"We want to raise our cattle right, from birth to grave," says Tommy Casados, proprietor of C4 Farms, one of several grass-fed meat vendors at the Santa Fe Farmers Market. Amid the busy scene of the Saturday market at the Railyard, Casados can be found at a booth indoors, handing out tasty samples of cured meats to customers ambling through the crowded hall. He cares deeply about the quality of his meat and about his impact on the land, using rotational grazing methods to manage both.

Times are good for this Northern New Mexico rancher. Last year alone he sold over 1,300 pounds of beef at farmers markets in Santa Fe and Albuquerque and through direct orders from the C4 Farms website, and his business is growing. This spring, Casados received a Local Economic Development Act grant from the New Mexico Economic Development Department to build a meat processing facility on the family land in the Chama Valley. The new venture will turn slaughtered livestock into value-added products such as sausage and jerky. It could be a game-changer for his own business, and—if done right—for dozens of other livestock producers across the northern half of the state as well.

At present, Casados sends his livestock to a facility in Colorado, nearly 90 miles away. It is notoriously challenging to get meat processed in New Mexico, because there simply aren't many facilities that are federally licensed to do so. The only facility in the state that is federally licensed to handle slaughter, processing, and value-added products for all kinds of livestock is in Moriarty, twice the distance for Casados.

When he realized how many other local ranchers and farmers shipped their cattle across state lines, Casados saw a golden opportunity to open a new facility offering custom services to local ranchers in Northern New Mexico and create new jobs in his own rural community.

But Mike Minifie, owner of the Western Way Custom Meat in Moriarty, tells SFR by phone that there's a reason so few facilities exist in the state.

"It's an extremely difficult business," says Minifie. "It's very expensive and it takes a level of expertise that is hard to come by these days."

It's also a regulatory issue.

Minifie tells warning tales of old-timers whose establishments were shuttered when they failed federal inspection after the certification process was taken over by the USDA nearly a decade ago, and of newcomers who threw hundreds of thousands of dollars at new facilities only to go broke in the process.

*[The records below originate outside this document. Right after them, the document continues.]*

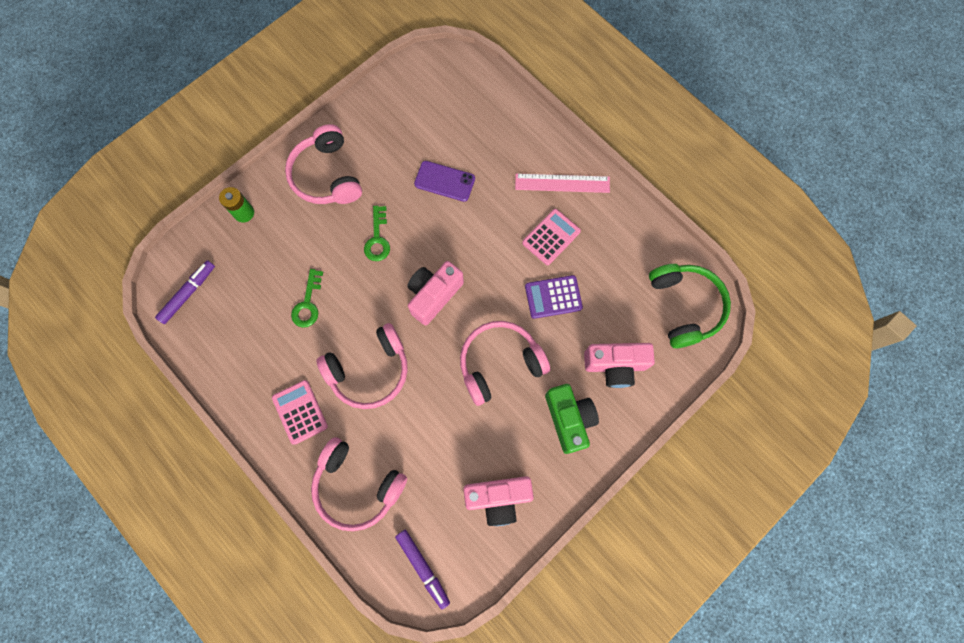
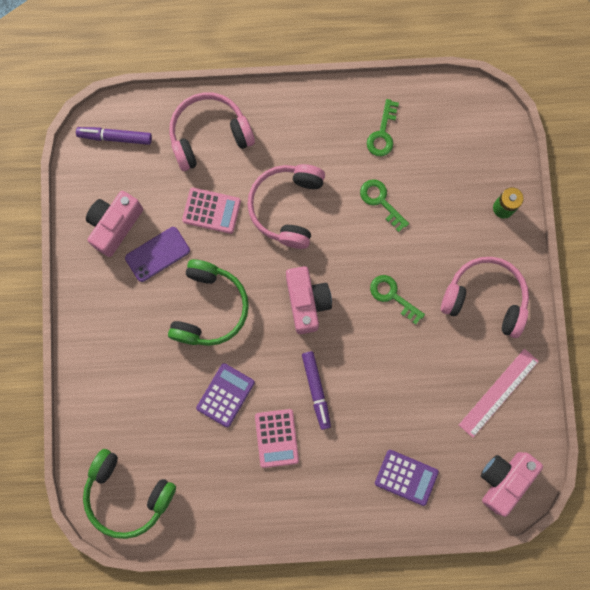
camera: 130 degrees right, 5 degrees up
(188, 293) = (464, 119): purple marker -> purple marker (316, 390)
(248, 346) = (382, 133): none -> green key
(300, 412) = (298, 134): pink calculator -> pink calculator (211, 211)
(444, 181) = (400, 392): purple phone -> purple phone (157, 254)
(499, 363) = (209, 308): pink headphones -> green headphones
(500, 134) = (406, 477): none -> purple calculator
(562, 183) = (316, 491): pink ruler -> pink ruler (498, 393)
(569, 419) = (123, 324): green camera -> none
(615, 365) = (131, 395): pink camera -> pink camera (503, 479)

In the meantime, his own facility has hardly been able to keep up with demand, and is currently in the process of expanding.

Casados estimates that he has already invested $400,000. But he has help from many people who are invested in his success, including the state Economic Development Office Cabinet Secretary Alicia Keyes, who spoke last week to a gathering of friends, family and county and state officials who met to celebrate the new initiative.

"This is an amazing opportunity, but it's also an incredible model for what we can do in value added agriculture," said Keyes, speaking of the importance of supporting local family-owned businesses and creating jobs in rural communities, especially in the agricultural sector.

With the $75,000 economic development grant, Casados plans to have his facility up and running by September with the capacity to process around 45,000 pounds of beef a year, and around 500 to 600 head of wild game. Looking ahead, Casados hopes to open a slaughterhouse onsite as well, allowing C4 farms to complete the entire production cycle locally, from the birth of his calves to the sale of the final product.

Casados says keeping the entire process local is an important part of supporting a sustainable local agriculture industry. This passion has motivated Casados' endeavor from the beginning.

Casados studied range science at New Mexico State University, then worked for many years as a range management specialist and soil conservationist with the USDA. C4 Farms employs methods such as rotational grazing that restore ecosystem health over time by capturing nutrients and carbon in the soil. Healthy soil reduces erosion and helps recharge groundwater. The methods have recently been recognized by the USDA and as the most effective way for the agricultural sector to address carbon emissions and address global warming.

Rotational grazing takes a greater number of smaller pastures, more fencing, and more manpower than other methods, and it also takes about four to eight months longer to get cattle to a finished weight. But Casados says it is worth it; the growing demand for sustainably raised beef is making it more and more profitable.

"Especially at the Santa Fe Farmers Market, we get a lot of people asking how we raise our cattle and how we graze, and it's all with that ecological stewardship in mind," he says. "It's very important to maintain the land so that it continues to be agriculturally viable for future generations. Of course you gotta be able to make money doing it, otherwise it's not really sustainable either. … It's always about the balance."